Jack Manning

Personal information
- Full name: John Tom Manning
- Date of birth: 1886
- Place of birth: Boston, Lincolnshire, England
- Date of death: March 1946 (aged 59–60)
- Place of death: Boston, Lincolnshire, England
- Height: 5 ft 9+1⁄2 in (1.77 m)
- Position(s): Forward

Senior career*
- Years: Team / Apps / (Gls)
- –: Boston Swifts
- –: Boston Town
- 1905–1907: Hull City / 54 / (9)
- 1907–1910: Bradford Park Avenue / 47 / (8)
- 1910–1911: Rochdale
- 1911–1919: Lincoln City / 90 / (9)
- 1919–1920: Rotherham County / 5 / (0)
- 1920–1921: Queens Park Rangers / 22 / (5)
- 1921–19??: Boston Town

= Jack Manning (footballer) =

English footballer (1886-1946)

John Tom Manning (1886 – March 1946) was an English professional footballer who scored 31 goals from 218 appearances in the Football League either side of the First World War. He played as a forward, most frequently at outside right. Manning represented four clubs – Hull City, Bradford Park Avenue, Rotherham County and Queens Park Rangers – during the first season played by each of those clubs in the Football League, and also played league football for Lincoln City.

==Life and career==
Manning was born in Boston, Lincolnshire in 1886. He played non-League football in Boston before joining Hull City, newly elected to the Football League Second Division, in 1905. He spent two years at the club, during which time he was mentioned as an "excellent forward" and Hull's "most dangerous man" as it took Tottenham Hotspur two replays to eliminate them from the 1906–07 FA Cup by a single goal. Manning then signed for the newly founded Bradford Park Avenue club, who had been accepted into the Southern League for the 1907–08 season despite being based in Yorkshire. Manning scored in the opening match, a 3–1 win away at Reading, scored again four days later at Watford, and again in Bradford's first home fixture, also against Watford. Bradford joined the Football League the next season, and Manning played 47 league matches over the next two seasons, before returning to non-league football with Rochdale, whom he assisted to the championship of the Lancashire Combination in 1911.

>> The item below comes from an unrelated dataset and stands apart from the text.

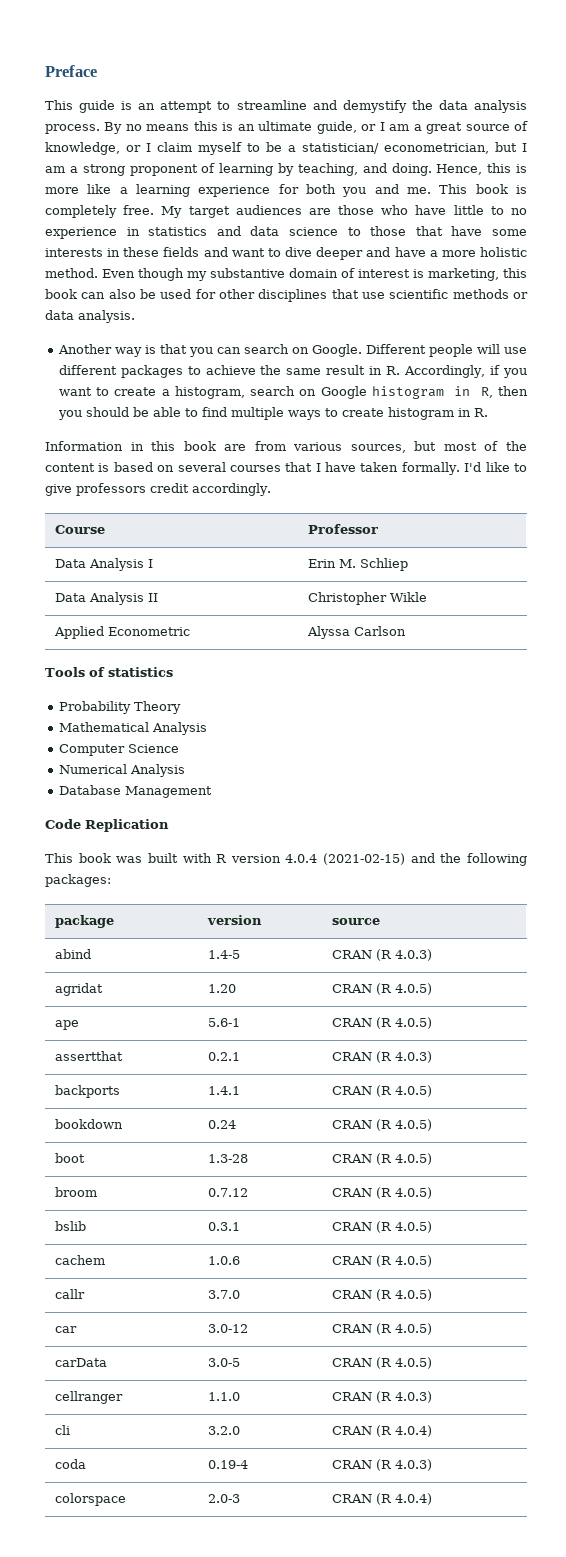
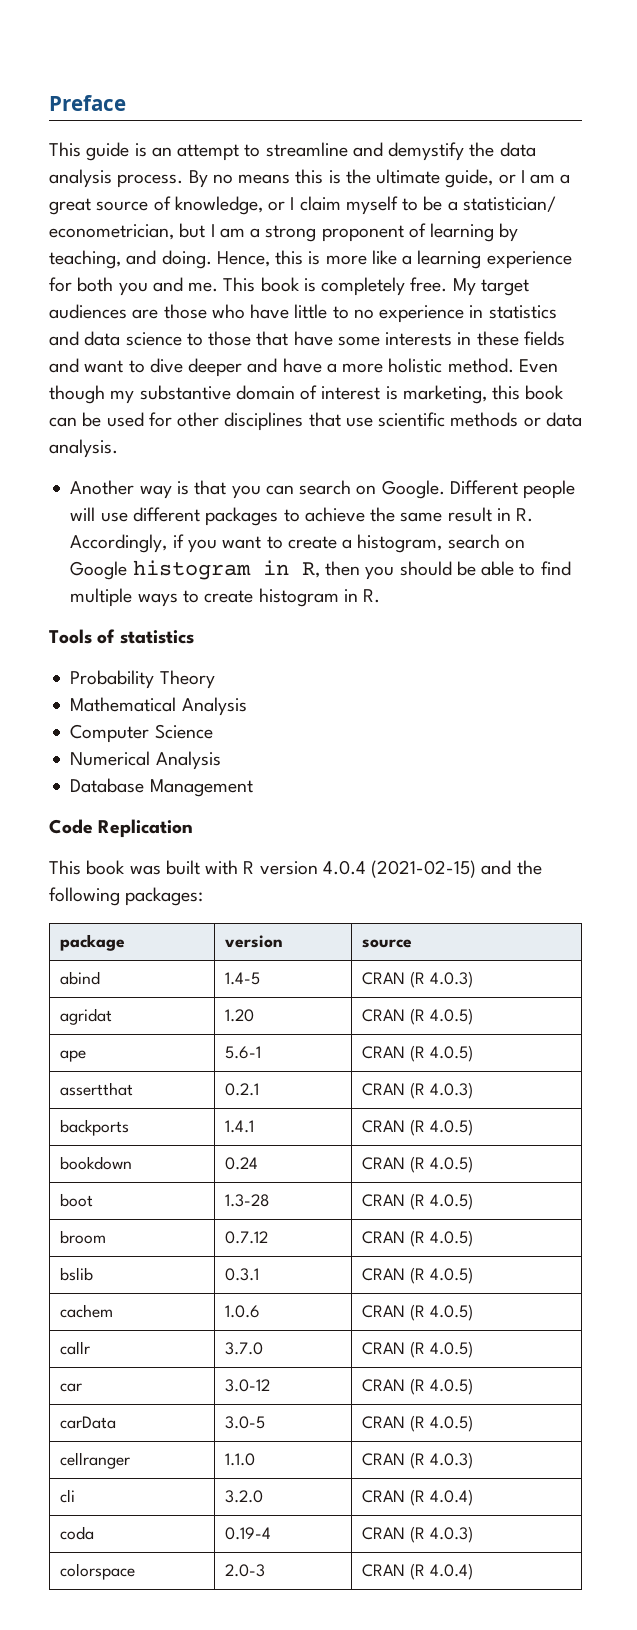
[237,124,255,131] an -> [345,169,371,184] the
[108,289,136,299] also -> (77, 422) none
[45,441,528,453] [45,462,528,475] [45,483,271,496] [54,525,105,534] [307,524,378,534] [54,558,153,571] [307,558,408,571] [54,592,158,605] [307,592,427,605] [53,626,190,639] [306,626,406,639] // Information in this book are from various sources, but most of the content is based on several courses that I have taken formally. I'd like to give professors credit accordingly. // Course | Professor // Data Analysis I | Erin M. Schliep // Data Analysis II | Christopher Wikle // Applied Econometric | Alyssa Carlson -> (381, 596) none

He moved on to Lincoln City, who spent the 1911–12 season playing in the Central League after failing to be re-elected to the Football League. Manning's 11 goals contributed to Lincoln winning the Central League title that season and reaching the second round (last 32) of the FA Cup, in which they lost by the odd goal to Wolverhampton Wanderers. He remained with the club after their return to the Football League until the First World War put an end to competitive football for the duration. He spent the first post-war season with Rotherham County, for whom he played five matches, all defeats, in the club's first season in the Football League.

His next port of call was his fourth club making its debut in the Football League, Queens Park Rangers. He began the season in the reserve team, and after a 4–2 win against Arsenal's reserves, the Daily Express reported that "if he continues to exhibit the form displayed yesterday, he should soon fill a vacancy in the first eleven. His accurate passing with his wing and centre men and the manner in which he made rings round The Arsenal defence were worthy of attention." Called up for first-team duty for the visit to Swansea Town in October, Manning scored Rangers' third goal in a 3–1 victory, and also scored in each of the next two games. He remained a regular member of the first team, and finished the season with five goals from 24 appearances in league and FA Cup, before returning to Boston to play for Boston Town.

Manning died in Boston in March 1946.